I do the same with my tank for my crypts


----------



## Sharkfood (May 2, 2010)

If you put a ton of them in, ammonia might leach into the water column. It'd probably take massive overkill though. I once put tabs in a grid every 3" in my 65 gallon tank to grow DHG. That was something like 50 root tabs. I don't remember where I read to do this. It seemed to me then, and still does, like overkill.


----------



## OverStocked (May 26, 2007)

Sharkfood said:


> If you put a ton of them in, ammonia might leach into the water column. It'd probably take massive overkill though. I once put tabs in a grid every 3" in my 65 gallon tank to grow DHG. That was something like 50 root tabs. I don't remember where I read to do this. It seemed to me then, and still does, like overkill.

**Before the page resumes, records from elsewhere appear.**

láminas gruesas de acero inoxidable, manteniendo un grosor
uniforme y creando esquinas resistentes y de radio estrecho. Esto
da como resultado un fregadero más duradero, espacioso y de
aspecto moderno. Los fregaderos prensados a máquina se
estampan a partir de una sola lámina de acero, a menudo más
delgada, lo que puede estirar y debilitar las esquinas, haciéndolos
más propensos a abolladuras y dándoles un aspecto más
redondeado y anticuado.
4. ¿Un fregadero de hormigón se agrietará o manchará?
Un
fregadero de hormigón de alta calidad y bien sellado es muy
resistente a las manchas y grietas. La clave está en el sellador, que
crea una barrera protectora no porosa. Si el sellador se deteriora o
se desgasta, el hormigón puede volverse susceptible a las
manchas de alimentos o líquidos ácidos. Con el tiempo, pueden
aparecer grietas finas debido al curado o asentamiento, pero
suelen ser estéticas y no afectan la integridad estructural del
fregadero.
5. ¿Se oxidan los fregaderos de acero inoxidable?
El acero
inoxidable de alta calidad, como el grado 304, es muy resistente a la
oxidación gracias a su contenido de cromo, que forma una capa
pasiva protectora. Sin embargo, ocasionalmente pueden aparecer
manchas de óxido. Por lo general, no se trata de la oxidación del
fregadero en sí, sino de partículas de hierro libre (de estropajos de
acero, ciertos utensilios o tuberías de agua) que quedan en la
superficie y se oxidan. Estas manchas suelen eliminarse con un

As long as they are not right at the surface, this should never happen. 

At any given point, my 75g crypt tank has over 150 capsules in it... And I add them rather frequently.... ya know... cause I can. 

You could potentially spike ammonia, but established plants also uptake ammonia very quick.


----------



## Sharkfood (May 2, 2010)

I never had any problems when I put all those tabs in. Everything was fine. It just seemed like alot of tabs.


----------